- **任务列表**:
(1) 请原样照抄节选原文中从“微软2014在线笔试第二题 （对于问题中的k是有限制的，取值范围是1~9）”到“string is 1001.”的这一段。
(2) 用两句话概括节选原文。

- **节选原文**:
****************************************
微软2014在线笔试第二题 （对于问题中的k是有限制的，取值范围是1~9）

Description

Consider a string set that each of them consists of {0, 1} only. All strings in the set have the same number of 0s and 1s. Write a program to find and output the K-th string according to the dictionary order. If s​uch a string doesn’t exist, or the input is
not valid, please output “Impossible”. For example, if we have two ‘0’s and two ‘1’s, we will have a set with 6 different strings, {0011, 0101, 0110, 1001, 1010, 1100}, and the 4th string is 1001.

Input

The first line of the input file contains a single integer t (1 ≤ t ≤ 10000), the number of test cases, followed by the input data for each test case.

Each test case is 3 integers separated by blank space: N, M(2 <= N + M <= 33 and N , M >= 0), K(1 <= K <= 1000000000). N stands for the number of ‘0’s, M stands for the number of ‘1’s, and K stands for the K-th of string in the set that needs to be printed
as output.

Output

For each case, print exactly one line. If the string exists, please print it, otherwise print “Impossible”. 

ps：这里面要求的K的取值是[1,1000000000],博主的程序限定了K的取值范围，改为[1,9]。

#include <stdio.h>
#include <string.h>
#include <math.h>
#define MAXWORDS 30000
#define NUM 18

void string_process(int s[], int start);
int countones(int tar_num);

int main()
{

char test_number[6];
char c;
int i, j, k, num ,tmp;
int test_cases[MAXWORDS];
int test[3];

memset(test_number, '*', sizeof(test_number));

//******************************************************输入数据****************************************//
printf("INPUT THE TEST CASES NUMBER YOU WANT  PS:it must ranged from 1 to 10000\n");
i =0;
while((c = getchar()) != '\n')
{
test_number[i] = c;
i++;
}

i = 0;
while(test_number[i] != '*')
{
i++;
}

num = 0;
tmp = i;
for ( j = 0; j < tmp; j++)
****************************************
- **所给记录**:
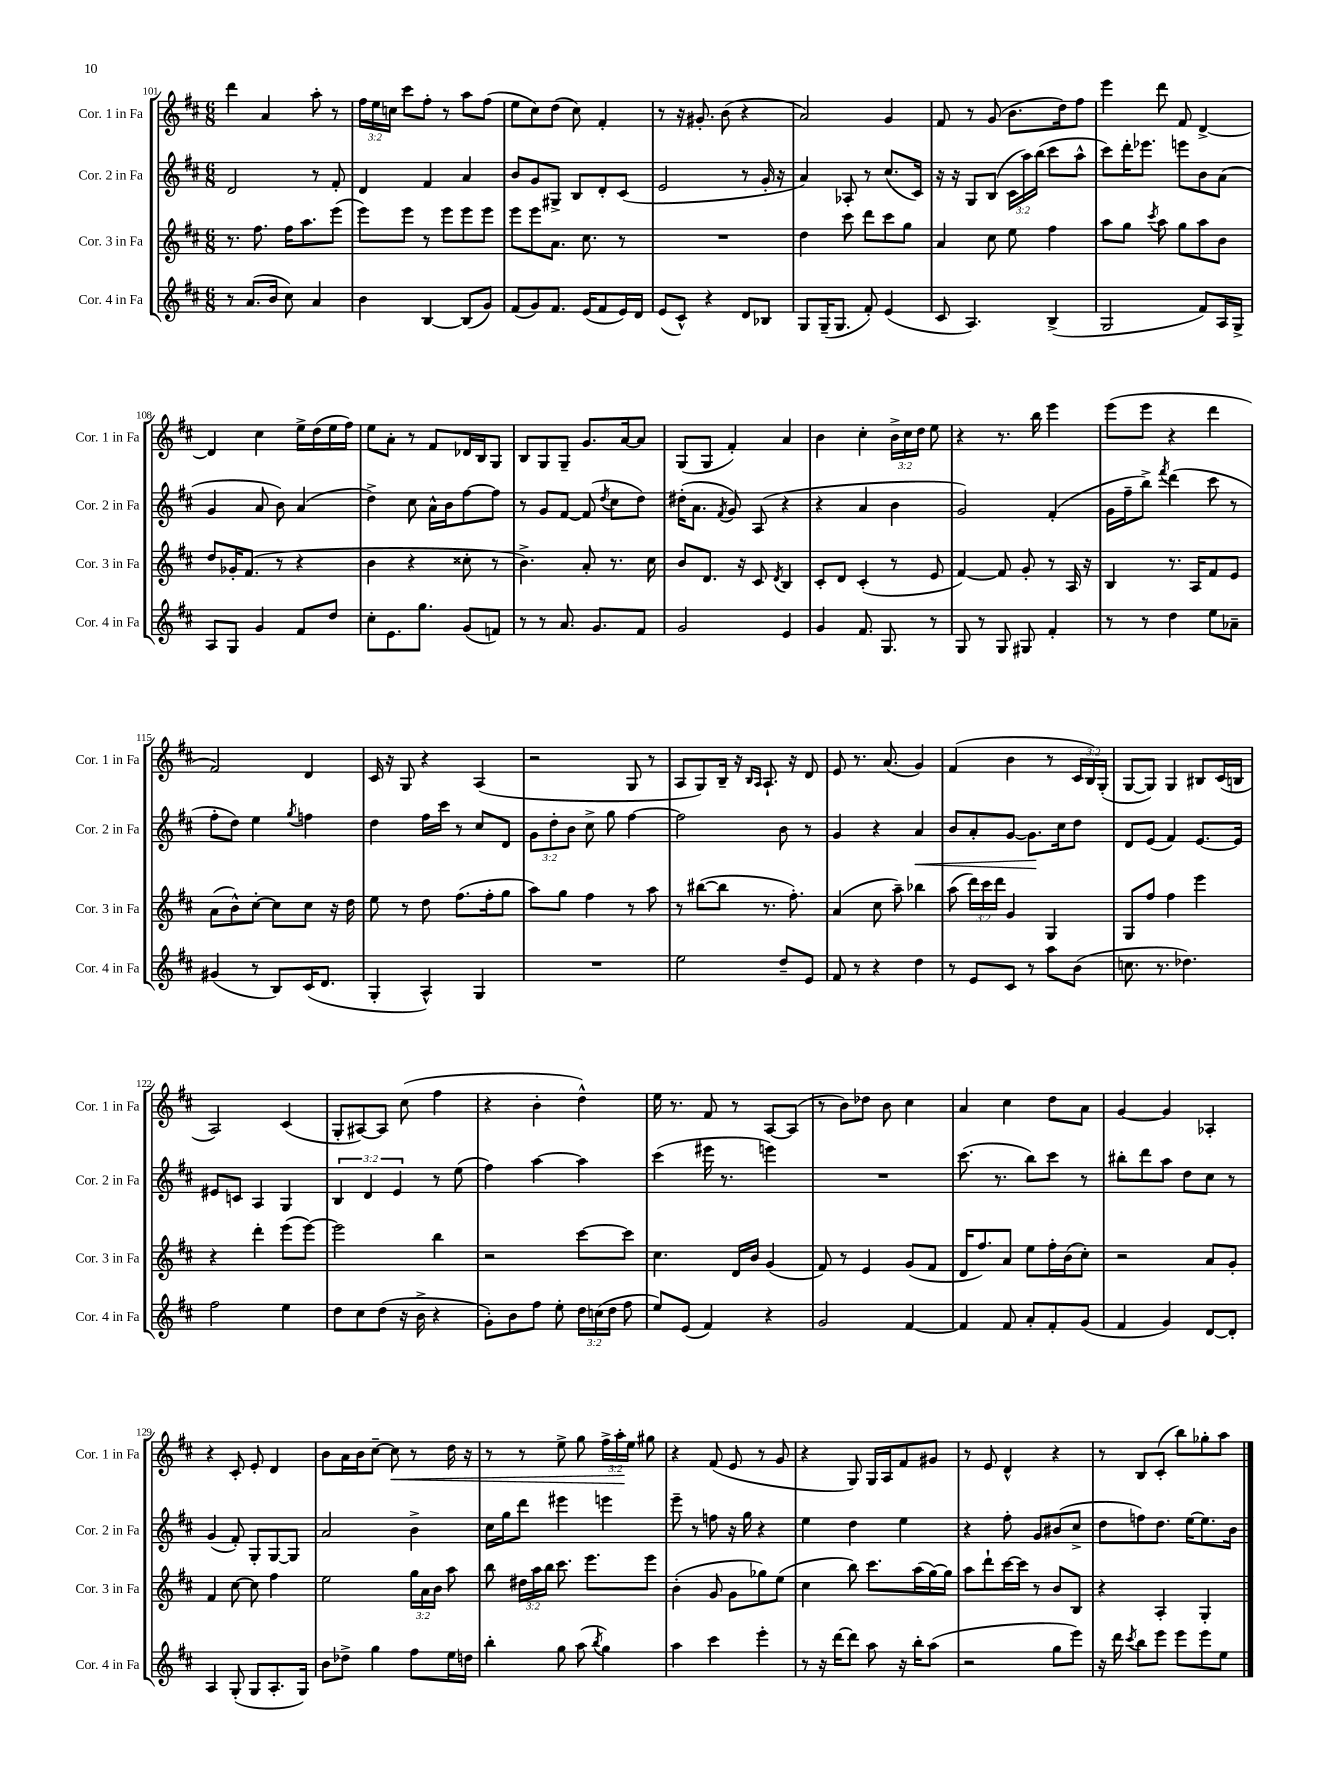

**kern	**kern	**kern	**kern
*staff4	*staff3	*staff2	*staff1
*clefG2	*clefG2	*clefG2	*clefG2
*k[f#c#]	*k[f#c#]	*k[f#c#]	*k[f#c#]
*M6/8	*M6/8	*M6/8	*M6/8
8r	8.r	2d	4ddd
(8.a	.	.	.
.	8.ff#	.	.
.	.	.	4a
16b	.	.	.
8cc#)	16ff#	.	.
.	8.aa	.	.
4a	.	8r	8aa'
.	(8eee	8f#'	8r
=	=	=	=
4b	8eee)	4d	24ff#
.	.	.	24ee
.	.	.	24cc
.	8eee	.	8ccc#
[4B	8r	4f#	8ff#'
.	8eee	.	8r
(8B]	8eee	4a	8aa
8g)	8eee	.	(8ff#
=	=	=	=
(8f#	8eee	8b	8ee
8g)	8eee	8g	8cc#)
8.f#	8.a	8G#^	(8dd
.	.	8B	8cc#)
(16e	8.cc#	.	.
8f#	.	8d'	4f#'
16e)	8r	(8c#	.
16d	.	.	.
=	=	=	=
(8e	2.r	2e	8r
8c#^^)	.	.	16r
.	.	.	8.g#'
4r	.	.	.
.	.	.	(8b
8d	.	8r	4r
8B-	.	16g'	.
.	.	16r	.
=	=	=	=
8G	4dd	4a)	2a)
(16G~	.	.	.
8.G	.	.	.
.	8ccc#	8A-'	.
8f#')	8ddd	8r	.
(4e	8ccc#	(8.cc#	4g
.	8gg	.	.
.	.	16c#)	.
=	=	=	=
8c#	4a	16r	8f#
.	.	16r	.
4.A)	.	8G	8r
.	8cc#	(8B	(8g
.	8ee	24c#	8.b
.	.	24aa)	.
.	.	(24bb	.
(4B^	4ff#	8ccc#	.
.	.	.	16dd)
.	.	8aa^^	8ff#
=	=	=	=
2G	8aa	8ccc#)	4eee
.	8gg	16ddd'	.
.	.	8.eee-	.
.	8qccc#	.	.
.	8aa	.	8ddd
.	8gg	8eee	8f#
8f#)	8aa	8b	[4d^
16A	8b	(8a	.
16G^	.	.	.
=	=	=	=
8A	8dd	4g	4d]
8G	16g-'	.	.
.	(8.f#	.	.
4g	.	8a	4cc#
.	8r	8b)	.
8f#	4r	(4a	16ee^
.	.	.	(16dd
8dd	.	.	16ee
.	.	.	16ff#)
=	=	=	=
8cc#'	4b	4dd^)	8ee
8.e	.	.	8a'
.	4r	8cc#	8r
8.gg	.	.	.
.	.	16a^^	8f#
.	.	16b	.
(8g	8cc##'	[8ff#	16d-
.	.	.	16B
8f)	8r	8ff#]	8G
=	=	=	=
8r	4.b^)	8r	8B
8r	.	8g	8G
8.a	.	[8f#	8G~
.	8a'	(8f#]	8.g
8.g	.	.	.
.	.	8qdd	.
.	8.r	8cc#	.
.	.	.	[16a
8f#	.	8dd)	8a]
.	16cc#	.	.
=	=	=	=
2g	8b	(16dd#'	(8G
.	.	8.a	.
.	8.d	.	8G
.	.	8qf#	.
.	.	8g)	4f#')
.	16r	.	.
.	8c#	(8A	.
.	8qd	.	.
4e	4B	4r	4a
=	=	=	=
4g	8c#'	4r	4b
.	8d	.	.
8.f#	(4c#'	4a	4cc#'
8.G	.	.	.
.	8r	4b	24b^
.	.	.	24cc#
.	.	.	24dd
8r	8e	.	8ee
=	=	=	=
8G	[4f#)	2g)	4r
8r	.	.	.
8G	8f#]	.	8.r
8G#	8g'	.	.
.	.	.	16bb
4f#'	8r	(4f#'	4eee
.	16A	.	.
.	16r	.	.
=	=	=	=
8r	4B	16g	(8eee
.	.	16ff#~	.
8r	.	8bb^)	8eee
.	.	8qfff#	.
4dd	8.r	(4ddd	4r
.	16A	.	.
8ee	8f#	8ccc#	4ddd
8a-~	8e	8r	.
=	=	=	=
(4g#	(8a	8ff#'	2f#)
.	8b^^)	8dd)	.
8r	[8cc#'	4ee	.
8B)	8cc#]	.	.
.	.	8qgg	.
(16c#	8cc#	4ff	4d
8.d	.	.	.
.	16r	.	.
.	16dd	.	.
=	=	=	=
4G'	8ee	4dd	16c#
.	.	.	16r
.	8r	.	8G
4A^^)	8dd	16ff#	4r
.	.	16ccc#	.
.	(8.ff#	8r	.
4G	.	8cc#	(4A
.	16ff#'	.	.
.	8gg	8d	.
=	=	=	=
2.r	8aa)	12g	2r
.	.	12dd'	.
.	8gg	.	.
.	.	12b	.
.	4ff#	8cc#^	.
.	.	8gg	.
.	8r	[4ff#	8G
.	8aa	.	8r
=	=	=	=
2ee	8r	2ff#]	8A
.	([8bb#	.	8G)
.	8bb#]	.	16B~
.	.	.	16r
.	.	.	16qqB
.	.	.	16qqA
.	8.r	.	8.A`
8dd~	.	8b	.
.	8.ff#')	.	16r
8e	.	8r	8d
=	=	=	=
8f#	(4a	4g	8e
8r	.	.	8.r
4r	8cc#	4r	.
.	.	.	(8.a
.	8aa~)	.	.
4dd	4bb-	4a	4g)
=	=	=	=
8r	(8aa	8b	(4f#
8e	24ddd)	8a'	.
.	24ccc#	.	.
.	24ddd	.	.
8c#	4g	[8g	4b
8r	.	8.g]	.
8aa	4G	.	8r
.	.	16cc#	.
(8b	.	8dd	24c#
.	.	.	24B)
.	.	.	(24G'
=	=	=	=
8.cc	8G	8d	[8G
.	8ff#	(8e	8G])
8.r	.	.	.
.	4ff#	4f#)	4G
4.dd-)	.	.	.
.	4eee	[8.e	8B#
.	.	.	(16c#
.	.	16e]	16B
=	=	=	=
2ff#	4r	8e#	2A)
.	.	8c	.
.	4ddd'	4A	.
4ee	(8eee	4G	(4c#
.	[8eee)	.	.
=	=	=	=
8dd	2eee]	6B	8G'
8cc#	.	.	[8A#)
.	.	6d	.
(8dd	.	.	8A#]
.	.	6e	.
16r	.	.	(8cc#
16b^	.	.	.
4r	4bb	8r	4ff#
.	.	(8ee	.
=	=	=	=
8g')	2r	4ff#)	4r
8b	.	.	.
8ff#	.	[4aa	4b'
8ee'	.	.	.
24dd	[8ccc#	4aa]	4dd^^)
(24cc	.	.	.
24dd	.	.	.
8ff#	8ccc#]	.	.
=	=	=	=
8ee)	4.cc#	(4ccc#	16ee
.	.	.	8.r
(8e	.	.	.
4f#)	.	16eee#	8f#
.	.	8.r	.
.	16d	.	8r
.	16b	.	.
4r	(4g	4eee)	[8A
.	.	.	(8A]
=	=	=	=
2g	8f#)	2.r	8r
.	8r	.	8b)
.	4e	.	8dd-
.	.	.	8b
[4f#	(8g	.	4cc#
.	8f#	.	.
=	=	=	=
4f#]	16d	(8.ccc#	4a
.	8.ff#)	.	.
.	.	8.r	.
8f#	8a	.	4cc#
8a'	8ee	8bb)	.
8f#'	16ff#'	8ccc#	8dd
.	(16b	.	.
(8g	8cc#')	8r	8a
=	=	=	=
4f#	2r	8bb#'	[4g
.	.	8ddd	.
4g)	.	8aa	4g]
.	.	8dd	.
[8d	8a	8cc#	4A-'
8d']	8g'	8r	.
=	=	=	=
4A	4f#	(4g	4r
(8G'	[8cc#	8f#')	8c#'
8G	8cc#]	8G'	8e'
8.A'	4ff#	[8G	4d
.	.	8G]	.
16G)	.	.	.
=	=	=	=
8b	2ee	2a	8b
8dd-^	.	.	16a
.	.	.	16b
4gg	.	.	[8cc#~
.	.	.	8cc#]
8ff#	24gg	4b^	8r
.	24a	.	.
.	24b	.	.
16ee	8aa	.	16dd
16dd	.	.	16r
=	=	=	=
4bb'	8bb	16cc#	8r
.	.	16gg	.
.	24dd#	8ddd	8r
.	24aa	.	.
.	24bb	.	.
8gg	8.ccc#	4eee#	8ee^
(8aa	.	.	8gg
.	8.eee	.	.
8qbb	.	.	.
4gg)	.	4eee	24ff#^
.	.	.	24aa'
.	.	.	24ee
.	8eee	.	8gg#
=	=	=	=
4aa	(4b'	8eee~	4r
.	.	8r	.
4ccc#	8g	8ff	(8f#
.	8g	16r	8e
.	.	16gg	.
4eee'	8gg-)	4r	8r
.	(8ee	.	8g
=	=	=	=
8r	4cc#	4ee	4r
16r	.	.	.
[16ddd	.	.	.
8ddd]	8bb)	4dd	8G)
8aa	8.ccc#	.	16G
.	.	.	16A
16r	.	4ee	8f#
16bb'	(16aa	.	.
(8aa	[16gg)	.	8g#
.	16gg]	.	.
=	=	=	=
2r	8aa	4r	8r
.	8ddd`	.	8e
.	[16ccc#	8ff#'	4d^^
.	16ccc#]	.	.
.	8r	8g	.
8gg	8b	(8b#	4r
8eee)	8B	8cc#^	.
=	=	=	=
16r	4r	8dd	8r
16ddd	.	.	.
8qccc#	.	.	.
8bb	.	8ff)	8B
8eee	4A'	8.dd	(8c#'
8eee	.	.	8bb)
.	.	[16ee	.
8eee	4G'	8.ee]	8gg-'
8ee	.	.	8aa
.	.	16b	.
==	==	==	==
*-	*-	*-	*-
****************************************
- **任务解答**:
(1)
微软2014在线笔试第二题 （对于问题中的k是有限制的，取值范围是1~9）

Description

Consider a string set that each of them consists of {0, 1} only. All strings in the set have the same number of 0s and 1s. Write a program to find and output the K-th string according to the dictionary order. If s​uch a string doesn’t exist, or the input is
not valid, please output “Impossible”. For example, if we have two ‘0’s and two ‘1’s, we will have a set with 6 different strings, {0011, 0101, 0110, 1001, 1010, 1100}, and the 4th string is 1001.

(2) 这是微软2014年在线笔试的第二题：给定由N个‘0’和M个‘1’组成的字符串集合，要求按字典序输出其中第K个字符串，若该字符串不存在或输入无效则输出“Impossible”。题目要求K的取值范围是1到1000000000，但博主的程序把它限定为1到9。